A look at the relationship between SDN and SDS and potential performance issues.
The aim of software-defined infrastructure is to unify automation of virtual resource handling by cloud users, freeing admins from routine tasks that, in a large cloud, would reach unacceptably high levels of support. In other words, for storage and networking, we are trying to do what virtualization and the cloud have already done for servers.
In the world of software-defined infrastructure, services deployed in both storage and networking are virtualized, too. These data services are abstracted from storage appliances and network switches to run in any VM or container in the cluster. As a result, services can expand and contract as needed to meet any workload, while the tenant of any workspace can chain services to meet their requirements.
Abstraction implies just that. Software for services no longer needs to run inside a switch or a storage appliance, which should make the cost of this equipment drop dramatically. We are already seeing bare-bones switches, using just switch chips and a small amount of other electronics, impacting top-of-rack setups.
Undeniably, software-defined networking (SDN) has a year or two lead on software-defined storage. Many view SDN as providing an alternative to traditional proprietary switches. Notably, software suppliers are delivering services code independent of the switch hardware, and in that respect SDN has met a major goal in abstraction.
While SDN and software-defined storage (SDS) are usually considered separately, it's important to examine the relationship and interactions between SDN and SDS and look at potential performance issues.
SDN and SDS
In an SDN environment, central IT admins for the cloud can create sets of policies that define what tenants of their cloud can do in networking. They also can create “fill-in-the-blanks” templates to make the setting up of VLANs and their subsequent management almost foolproof against admin finger trouble and also easy for tenants to use.
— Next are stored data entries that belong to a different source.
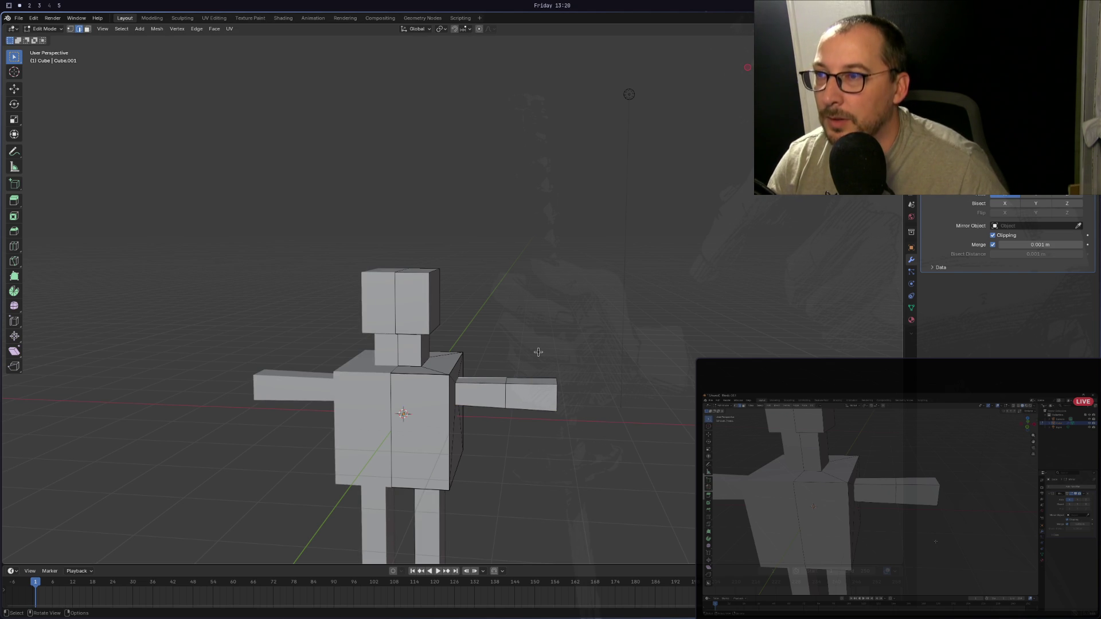
mouse_move(292, 336)
middle_down()
mouse_move(304, 336)
mouse_move(301, 328)
middle_up()
middle_drag(282, 333, 282, 333)
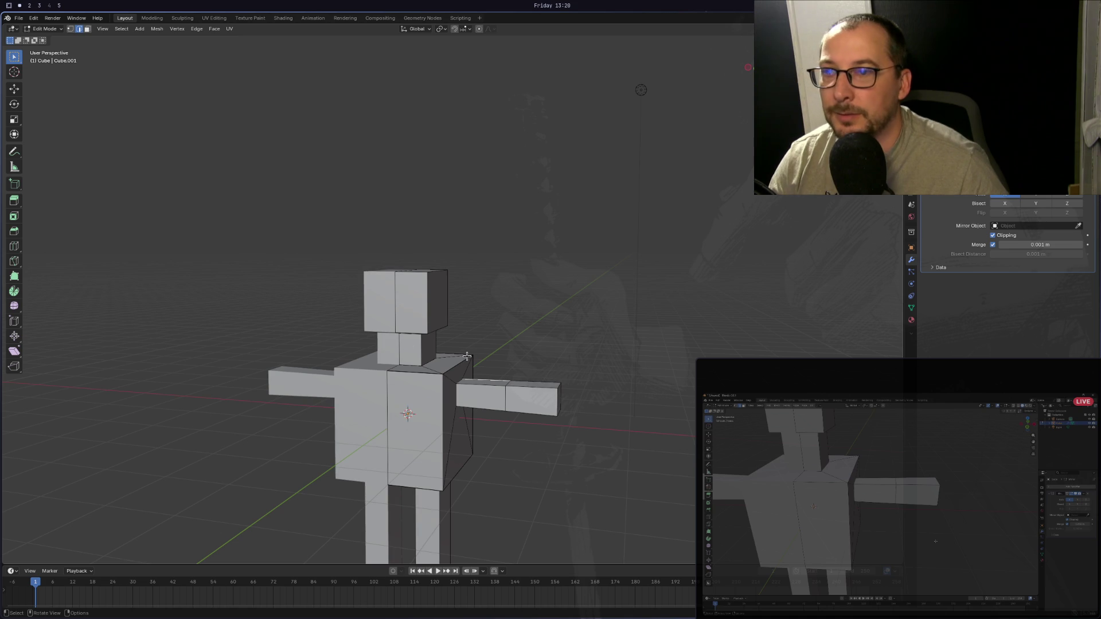
mouse_move(567, 363)
middle_down()
mouse_move(559, 384)
mouse_move(456, 293)
mouse_move(505, 321)
mouse_move(440, 372)
mouse_move(327, 235)
mouse_move(571, 378)
mouse_move(533, 395)
mouse_move(504, 436)
mouse_move(473, 453)
middle_up()
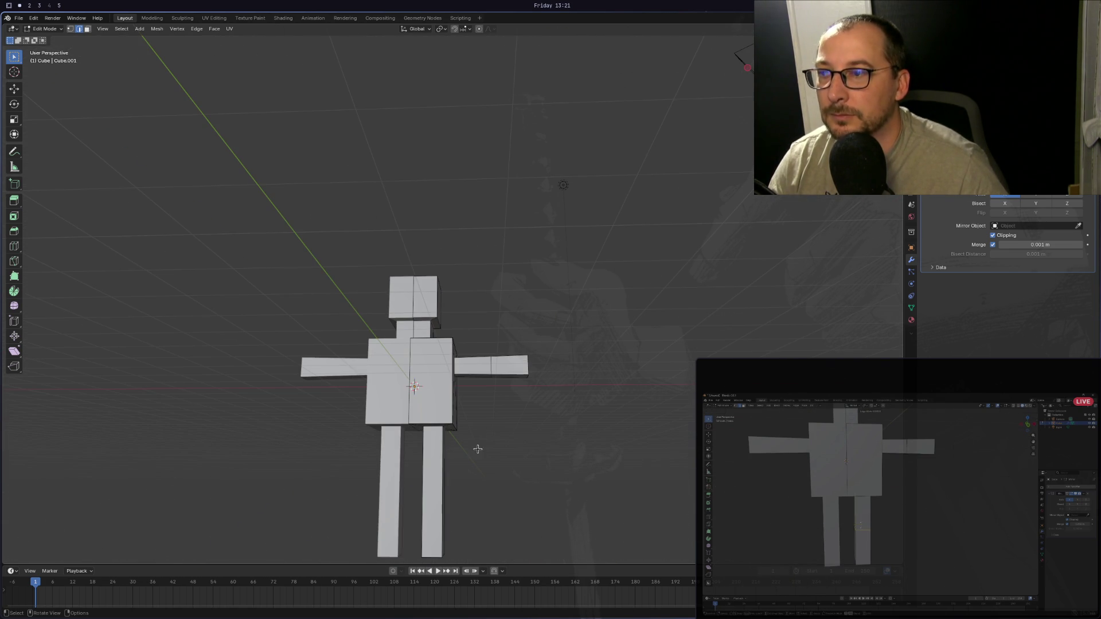
Add a centred loop cut across the leg at the knee and switch to Front Orthographic view.
key(ctrl+r)
click(428, 491)
right_click(428, 490)
key(KP_1)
When we look at software-defined storage, we don’t see the same level of standardization or coherence of thought as with SDN. Much of the focus of so-called SDS products is aimed at virtualization of services within the storage box and some marketers take the approach that, if there’s software in the storage appliance, it’s software-defined.
However, we are beginning to move beyond the hype phase of SDS with software products that can be abstracted from the hardware platform and run in a container or virtual machine. A prime example is Ceph, the very popular open source object store. This software can run virtually, and it’s easy to envision a Ceph cluster where the drives are parked in dense packages or distributed throughout the server farm while all but the raw transfer protocol code runs in virtual instances.
This type of virtual approach becomes more important when dealing with hyperconverged systems. The direct-connected drives in each node run free of tightly bound services, which execute in the pool of virtual servers.
However, life is never this simple! As anyone who’s run several clusters knows, storage has network and topology issues that impact performance, but also data integrity. Connect a lot of drives on the end of a slow network and you'll run into problems.
A complicated relationship
Even with SDN, networks will not be homogeneous. In-rack switching tends to have a much higher aggregate bandwidth than network backbones, for instance. It's good practice to bring compute close to where data is stored as much as possible, since this lowers latencies and reduces backbone traffic.
SDN and SDS need to figure out this type of physical affinity, with capabilities in both admin tools and automated orchestration to cope with bandwidth demands. Consider this scenario: An app decides to render a large video file using multiple instances of a rendering tool. It’s a priority job and needs powerful GPU instances.
Orchestration today can set up the instances, though whether it is smart enough to place them in the same rack as the data is another matter. Now we need wide-lane LAN connections to handle the bandwidth. If the SDN is service-aware, it should pick VLAN structures that use quad-lane high-speed links between storage and the GPU instances.
Finally, the storage has to be told what throughput it needs to deliver to the fast pipes, so it has to get feedback as to how fast they are and what portion of their bandwidth is allocated to the rendering process.
Another scenario when these issues come into play is the integration of all-flash arrays into a network or using ultra-fast flash drives. In all these cases, we need to cope with the physical attributes of the nodes – something that the marketing around software-defined infrastructure doesn’t address.
This all may sound complex, and it is, but without these issues being resolved, mainly in automation, the resulting system performance will be disastrous. Proper SDI implementation means that instance orchestration, SDN and SDS have to negotiate the optimal configuration. We do not yet seem far enough along in the commercially-available packages to achieve anything close to this. The best we can do today is to set up the hardware and treat it as homogeneous.
Moreover, SDI raises security concerns that must be addressed. The world is woefully delinquent in encrypting data – a shortcoming that will grow exponentially as automated networking in large-scale clusters becomes the norm. The resulting explosion in short-life VLANs will open up a massive attack surface, while rendering detection much more difficult.
One solution that will better protect data storage, is to build a separate storage LAN structure, perhaps based on 40 GbE for performance. Orchestrating this independently of the LAN exposed to the outside world will improve security, but it really implies that this storage LAN would carry all the command and control for orchestrating servers, networks and storage.
Integration between SDS and SDN, and server orchestration are clearly a complex area, and there's much work to be done. At the end of the exercise, though, we should see smooth running with near optimal performance.